Required task
Rewrite the entries from the line containing "state / province: Ohio" through the end, swapping "collectors" for "gatherers" and leaving everything else untouched. Give only those lines.

## START

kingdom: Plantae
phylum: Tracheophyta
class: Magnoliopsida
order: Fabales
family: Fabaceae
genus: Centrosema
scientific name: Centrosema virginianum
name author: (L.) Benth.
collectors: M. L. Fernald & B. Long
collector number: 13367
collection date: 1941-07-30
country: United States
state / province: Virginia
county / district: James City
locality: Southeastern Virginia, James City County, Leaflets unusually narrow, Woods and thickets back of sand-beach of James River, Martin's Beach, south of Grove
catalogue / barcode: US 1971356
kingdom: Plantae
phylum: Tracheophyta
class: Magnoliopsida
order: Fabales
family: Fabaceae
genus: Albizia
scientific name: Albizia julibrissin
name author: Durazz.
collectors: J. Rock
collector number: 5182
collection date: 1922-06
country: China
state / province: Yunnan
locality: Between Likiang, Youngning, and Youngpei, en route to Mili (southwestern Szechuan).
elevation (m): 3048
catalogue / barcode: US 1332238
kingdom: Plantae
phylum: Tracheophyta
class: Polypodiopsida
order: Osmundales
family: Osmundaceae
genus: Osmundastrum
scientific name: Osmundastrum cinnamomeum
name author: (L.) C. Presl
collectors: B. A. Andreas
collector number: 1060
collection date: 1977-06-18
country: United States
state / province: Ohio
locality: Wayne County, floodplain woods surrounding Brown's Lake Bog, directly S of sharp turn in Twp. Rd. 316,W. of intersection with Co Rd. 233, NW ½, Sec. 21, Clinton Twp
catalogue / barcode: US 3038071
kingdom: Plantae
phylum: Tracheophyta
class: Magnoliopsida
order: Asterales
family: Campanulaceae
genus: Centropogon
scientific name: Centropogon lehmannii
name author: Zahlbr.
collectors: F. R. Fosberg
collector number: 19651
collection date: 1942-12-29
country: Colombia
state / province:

## END

Exercise result
state / province: Ohio
locality: Wayne County, floodplain woods surrounding Brown's Lake Bog, directly S of sharp turn in Twp. Rd. 316,W. of intersection with Co Rd. 233, NW ½, Sec. 21, Clinton Twp
catalogue / barcode: US 3038071
kingdom: Plantae
phylum: Tracheophyta
class: Magnoliopsida
order: Asterales
family: Campanulaceae
genus: Centropogon
scientific name: Centropogon lehmannii
name author: Zahlbr.
gatherers: F. R. Fosberg
collector number: 19651
collection date: 1942-12-29
country: Colombia
state / province:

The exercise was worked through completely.